Enter Martha Kimes, a Phoenix-based former big firm litigator whose forthcoming memoir chronicles her experience at the none-too-shabby Columbia Law School in New York City.
Ivy Briefs: True Tales of a Neurotic Law Student (Atria/Simon & Schuster; May 15, $23) follows Kimes’ journey from LSAT to new associate a journey that’s sometimes snarky, always emotional and ultimately enjoyable.
Kimes was inspired to write Ivy Briefs after posting a few recollections about her Columbia days to her blog, the Random Muse. She received a number of lively comments, and she started to think she was on to something.
Her first research trip was to the garage. “I dug through boxes filled with my outlines and the blue books that I had scribbled in, and my heart was racing just looking at it all,” she recalls. “It’s funny, but just looking through your civil procedure outline, you instantly remember the names of cases and things you wish you could forget.”

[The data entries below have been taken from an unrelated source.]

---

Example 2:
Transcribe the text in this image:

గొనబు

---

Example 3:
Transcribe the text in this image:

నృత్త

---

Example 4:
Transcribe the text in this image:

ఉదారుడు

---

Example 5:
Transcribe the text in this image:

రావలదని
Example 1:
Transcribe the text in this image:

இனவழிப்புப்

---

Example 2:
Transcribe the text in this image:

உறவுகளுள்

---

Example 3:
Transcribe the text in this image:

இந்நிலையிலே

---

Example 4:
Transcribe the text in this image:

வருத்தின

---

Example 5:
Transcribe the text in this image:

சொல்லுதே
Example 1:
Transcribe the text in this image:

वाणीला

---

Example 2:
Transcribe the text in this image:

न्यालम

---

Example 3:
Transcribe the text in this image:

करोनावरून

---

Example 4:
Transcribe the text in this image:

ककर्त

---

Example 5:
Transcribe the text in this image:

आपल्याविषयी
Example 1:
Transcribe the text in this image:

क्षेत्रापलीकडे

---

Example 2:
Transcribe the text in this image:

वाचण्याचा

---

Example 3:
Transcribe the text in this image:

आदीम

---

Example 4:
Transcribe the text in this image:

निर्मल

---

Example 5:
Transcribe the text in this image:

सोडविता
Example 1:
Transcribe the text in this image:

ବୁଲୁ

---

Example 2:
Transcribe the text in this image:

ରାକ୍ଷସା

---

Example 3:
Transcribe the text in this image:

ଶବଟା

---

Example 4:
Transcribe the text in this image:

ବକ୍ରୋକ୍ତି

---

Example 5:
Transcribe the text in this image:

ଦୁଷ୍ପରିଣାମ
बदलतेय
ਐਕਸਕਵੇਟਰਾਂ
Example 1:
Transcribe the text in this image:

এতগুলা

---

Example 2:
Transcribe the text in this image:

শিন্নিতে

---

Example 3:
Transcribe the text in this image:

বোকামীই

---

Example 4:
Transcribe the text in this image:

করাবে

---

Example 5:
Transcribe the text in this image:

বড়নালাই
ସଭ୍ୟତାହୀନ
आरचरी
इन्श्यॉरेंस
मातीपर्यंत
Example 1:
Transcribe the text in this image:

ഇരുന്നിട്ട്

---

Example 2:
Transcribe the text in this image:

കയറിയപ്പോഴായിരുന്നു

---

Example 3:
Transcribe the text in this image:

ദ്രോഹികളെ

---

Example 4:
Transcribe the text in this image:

Kimes hopes that her book will have universal appeal, but anyone familiar with International Shoe v. Washington will definitely appreciate the humor, the anguish and the seemingly universal cast of characters, like the Gunner, the Show Off, the Self Righteous Do Gooder and, of course, the Sadistic Professor.
There’s even a take away message for aspiring lawyers, Kimes says–that it is possible to get through law school and stay “somewhat sane.” But, she adds, “You have to work at it.”